■ SUPPLIED DATA:
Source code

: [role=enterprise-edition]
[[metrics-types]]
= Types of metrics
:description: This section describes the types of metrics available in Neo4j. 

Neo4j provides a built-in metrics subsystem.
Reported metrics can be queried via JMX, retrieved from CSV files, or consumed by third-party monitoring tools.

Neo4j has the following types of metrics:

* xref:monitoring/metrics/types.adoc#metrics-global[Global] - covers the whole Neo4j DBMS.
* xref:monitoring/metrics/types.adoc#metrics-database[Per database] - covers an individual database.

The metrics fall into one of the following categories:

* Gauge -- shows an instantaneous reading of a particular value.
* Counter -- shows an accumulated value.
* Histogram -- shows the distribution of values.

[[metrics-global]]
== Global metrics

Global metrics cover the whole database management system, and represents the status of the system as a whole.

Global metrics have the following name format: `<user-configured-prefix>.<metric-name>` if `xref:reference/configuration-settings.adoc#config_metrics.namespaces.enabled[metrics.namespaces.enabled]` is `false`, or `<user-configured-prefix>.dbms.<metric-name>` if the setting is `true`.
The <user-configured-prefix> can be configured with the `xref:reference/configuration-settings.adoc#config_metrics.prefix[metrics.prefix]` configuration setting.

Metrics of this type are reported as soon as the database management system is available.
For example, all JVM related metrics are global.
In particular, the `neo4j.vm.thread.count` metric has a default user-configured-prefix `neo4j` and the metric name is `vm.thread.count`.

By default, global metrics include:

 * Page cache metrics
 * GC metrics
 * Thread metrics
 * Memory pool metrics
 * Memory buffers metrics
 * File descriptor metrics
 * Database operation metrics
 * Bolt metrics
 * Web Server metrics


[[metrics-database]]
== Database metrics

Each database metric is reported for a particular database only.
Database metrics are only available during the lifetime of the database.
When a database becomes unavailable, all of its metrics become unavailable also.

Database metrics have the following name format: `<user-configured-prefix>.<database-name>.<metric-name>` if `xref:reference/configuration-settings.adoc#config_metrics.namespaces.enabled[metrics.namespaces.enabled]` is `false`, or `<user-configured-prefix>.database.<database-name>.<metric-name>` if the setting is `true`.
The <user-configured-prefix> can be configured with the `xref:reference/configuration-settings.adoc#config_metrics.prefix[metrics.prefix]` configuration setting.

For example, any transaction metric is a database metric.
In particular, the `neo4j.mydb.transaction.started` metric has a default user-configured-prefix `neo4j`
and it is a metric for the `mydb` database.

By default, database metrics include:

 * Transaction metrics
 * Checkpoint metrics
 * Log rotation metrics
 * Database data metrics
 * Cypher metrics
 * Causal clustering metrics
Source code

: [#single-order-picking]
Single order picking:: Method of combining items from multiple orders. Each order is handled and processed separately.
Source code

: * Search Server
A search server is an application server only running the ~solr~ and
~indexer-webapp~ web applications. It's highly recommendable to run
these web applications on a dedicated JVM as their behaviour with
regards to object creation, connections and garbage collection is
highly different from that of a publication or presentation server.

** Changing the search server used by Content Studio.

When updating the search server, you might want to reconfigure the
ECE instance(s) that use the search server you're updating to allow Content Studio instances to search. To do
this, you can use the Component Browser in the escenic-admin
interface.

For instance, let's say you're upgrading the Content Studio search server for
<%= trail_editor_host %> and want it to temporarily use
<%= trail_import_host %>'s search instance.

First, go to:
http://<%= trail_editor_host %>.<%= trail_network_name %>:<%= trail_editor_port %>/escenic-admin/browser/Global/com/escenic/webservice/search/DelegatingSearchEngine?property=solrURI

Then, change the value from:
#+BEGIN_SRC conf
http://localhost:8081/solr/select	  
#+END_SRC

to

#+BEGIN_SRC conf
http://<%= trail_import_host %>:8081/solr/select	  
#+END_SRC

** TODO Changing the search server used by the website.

■ AIM OF THE EXERCISE: Copy each line of the data that contains the word "mydb".

■ EXERCISE OUTPUT:
In particular, the `neo4j.mydb.transaction.started` metric has a default user-configured-prefix `neo4j`
and it is a metric for the `mydb` database.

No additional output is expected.